Domanda

There are 3 tools. A consumer needs 2 tools to modify the buffer. If consumer A takes the 2 tools and consumer B takes 1, consumer B will have to wait for another tool to be released.

I am not sure if I'm thinking about this problem in the right way. The way I interpret it is that I need 3 mutex and the consumer has to lock 2 out 3, is this the right idea?

I don't think I should be using semaphores because I don't want multiple threads accessing a shared resource at the same time. In a normal producer consumer problem there is just 1 mutex lock but here I need any 2 of the 3 how do I approach this?

È stato utile?

Soluzione

Yes, you can use 3 mutexes, but you must be careful to avoid deadlock. To do so, you must establish a well known order to acquire locks: for example, always acquire the lock for the tool with the lowest identifier first. In situations like these, avoiding deadlock is always a matter of acquiring locks in the same order.

Some pseudo-code:

pthread_mutex_t locks[3]; // 1 lock for each tool

critical_function() {
    /* Acquire 2 tools, t1 and t2 */
    first = min(t1, t2);
    second = max(t1, t2);
    locks[first].lock();
    locks[second].lock();
    /* Do work... */
    locks[first].unlock();
    locks[second].unlock();
}

This assumes that you associate an ID to each tool in the range 0-2.

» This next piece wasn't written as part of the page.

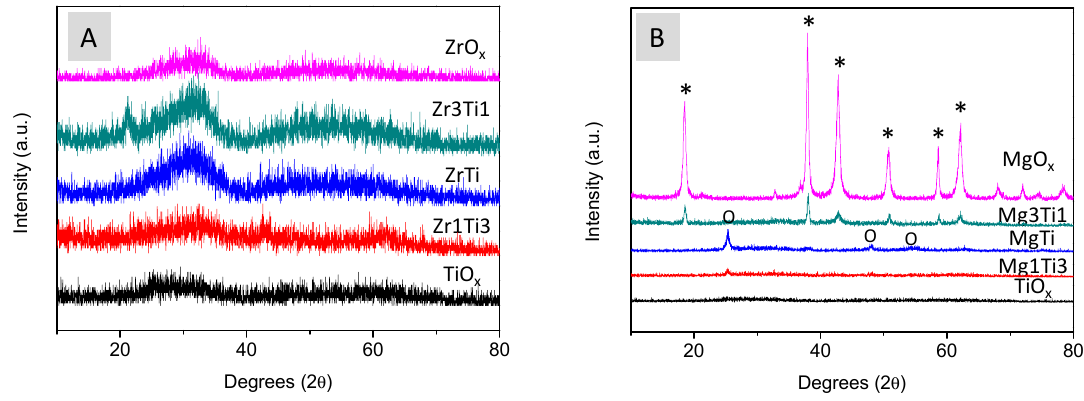
Figure 3. X-ray diffractograms of the different solids synthesized in the present work. Zr-Ti solids ( A ) and Mg-Ti systems ( B ). The corresponding pure compounds have also been included for the sake of comparison. * and ◦ denote brookite and pseudobrookite phases, respectively.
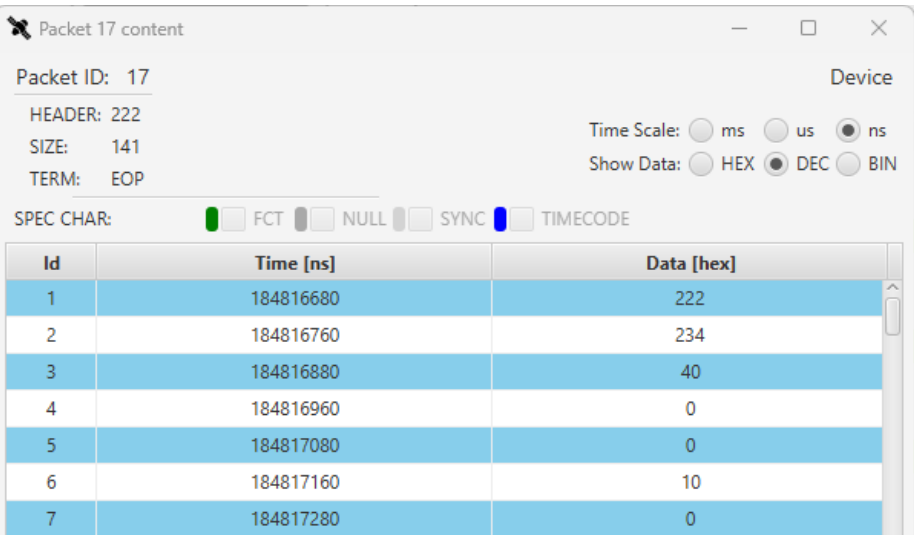
Figure 9. SpaceART Sniffer GUI visualization of the content of the 17th TM1 packet transmitted by the device in Test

But notice, if you will, that no more than one producer / consumer can be working at the same time, since there are 3 tools only. So you might want to use a single mutex instead, lock it, acquire 2 tools, do the work and release it - after all, there is not much possibility for parallelism, you will have at most one producer / consumer working, and the others waiting while holding 1 tool.

Altri suggerimenti

Well, first of all see what are your shared resources? Tools of course. Now there are three tools and two of them are required to do work. So we need to be careful whenever a consumer wants to acquire tools. Suppose the function AcquireTools() assigns the tools to a consumer. Now this can easily be solved. First we declare a global variable mutex and initialize it to 1. Then,

wait(mutex);   
AcquireTools();
//do work
signal(mutex);

suppose consumerA wants the two tools, it will call wait(mutex) and the value of mutex changes to 0. Now while consumerA is working, consumerB wants the two tools. It will call wait(mutex), but the value of mutex=0, so it can't go ahead until consumerA signals and the value of mutex changes back to 1.